What you are asked to do =
Rewrite all of the rows below with "centimetres" swapped for "centimeters" and nothing else changed. Leave the pictures out.

Supplied records =
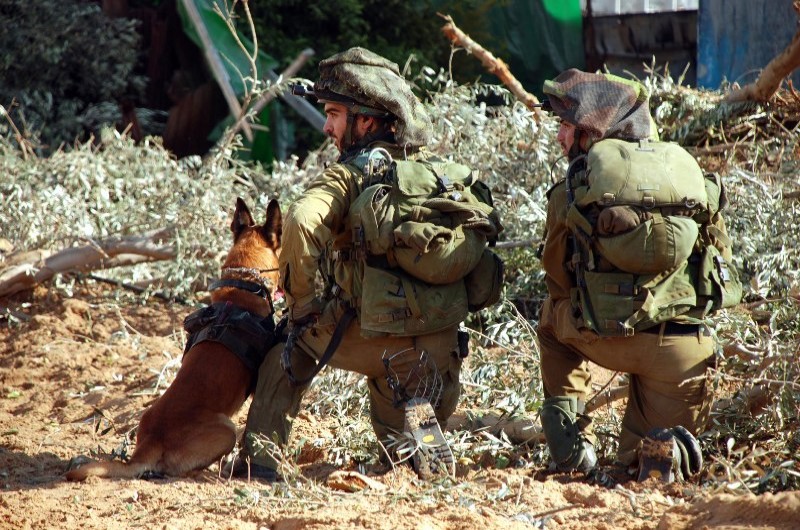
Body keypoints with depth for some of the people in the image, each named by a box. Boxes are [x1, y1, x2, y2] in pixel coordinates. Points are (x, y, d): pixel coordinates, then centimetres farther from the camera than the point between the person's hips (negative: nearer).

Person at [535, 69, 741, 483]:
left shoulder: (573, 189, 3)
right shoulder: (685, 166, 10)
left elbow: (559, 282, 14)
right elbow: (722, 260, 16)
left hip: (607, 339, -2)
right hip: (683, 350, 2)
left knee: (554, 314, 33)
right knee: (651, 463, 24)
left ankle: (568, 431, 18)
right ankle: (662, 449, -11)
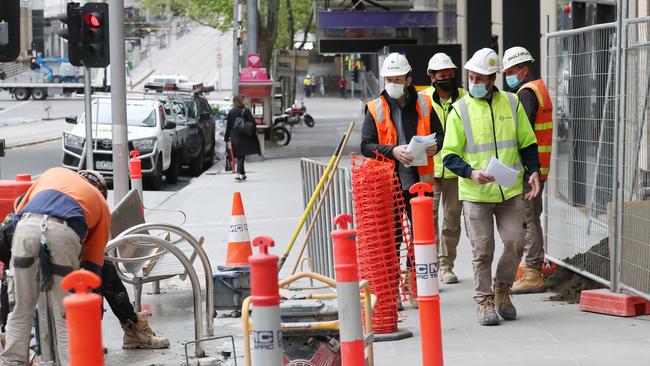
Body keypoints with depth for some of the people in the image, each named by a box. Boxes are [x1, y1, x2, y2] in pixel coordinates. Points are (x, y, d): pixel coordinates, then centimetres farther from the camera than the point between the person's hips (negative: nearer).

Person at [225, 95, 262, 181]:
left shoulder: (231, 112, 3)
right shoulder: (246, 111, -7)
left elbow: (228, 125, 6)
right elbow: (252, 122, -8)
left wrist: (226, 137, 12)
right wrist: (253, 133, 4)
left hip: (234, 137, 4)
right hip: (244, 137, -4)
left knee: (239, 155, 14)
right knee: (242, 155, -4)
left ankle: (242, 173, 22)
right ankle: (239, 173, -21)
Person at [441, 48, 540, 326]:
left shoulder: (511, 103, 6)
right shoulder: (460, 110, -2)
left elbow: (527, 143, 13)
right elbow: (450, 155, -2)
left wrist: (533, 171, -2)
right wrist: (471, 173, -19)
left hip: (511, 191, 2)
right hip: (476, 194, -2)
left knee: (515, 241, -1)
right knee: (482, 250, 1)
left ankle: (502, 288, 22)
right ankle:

Answer space =
Body keypoints with depth for some of the people in the image, each named by a box. Boxes are [x1, y1, x2, y2] in pixel coordinates. Points are (x, y, d): pixel coordinates, then centimeters farther from the camera than the point between the person's hips (negative: nearer).

Person at [535, 69, 741, 483]:
left shoulder: (573, 189, 3)
right shoulder: (685, 166, 10)
left elbow: (559, 282, 14)
right elbow: (722, 260, 16)
left hip: (607, 339, -2)
right hip: (683, 350, 2)
left knee: (554, 314, 33)
right knee: (651, 463, 24)
left ankle: (568, 431, 18)
right ankle: (662, 449, -11)
Body keypoints with depth for some of the people in the image, each named by a box. Boxes are [x1, y1, x2, y2] in pixel coordinates. Points are (x, y, d): pixel coordinates, then centimeters farther from the camera than the point between the person's hips (negative: nearer).

Person at [225, 95, 262, 181]:
left shoulder: (231, 112, 3)
right shoulder: (246, 111, -7)
left elbow: (228, 125, 6)
right elbow: (252, 122, -8)
left wrist: (226, 137, 12)
right wrist: (253, 133, 4)
left hip: (234, 137, 4)
right hip: (244, 137, -4)
left knee: (239, 155, 14)
right knee: (242, 155, -4)
left ankle: (242, 173, 22)
right ankle: (239, 173, -21)
Person at [441, 48, 540, 326]:
left shoulder: (511, 103, 6)
right shoulder: (460, 110, -2)
left elbow: (527, 143, 13)
right elbow: (450, 155, -2)
left wrist: (533, 171, -2)
right wrist: (471, 173, -19)
left hip: (511, 191, 2)
right hip: (476, 194, -2)
left knee: (515, 241, -1)
right knee: (482, 250, 1)
left ankle: (502, 288, 22)
right ankle:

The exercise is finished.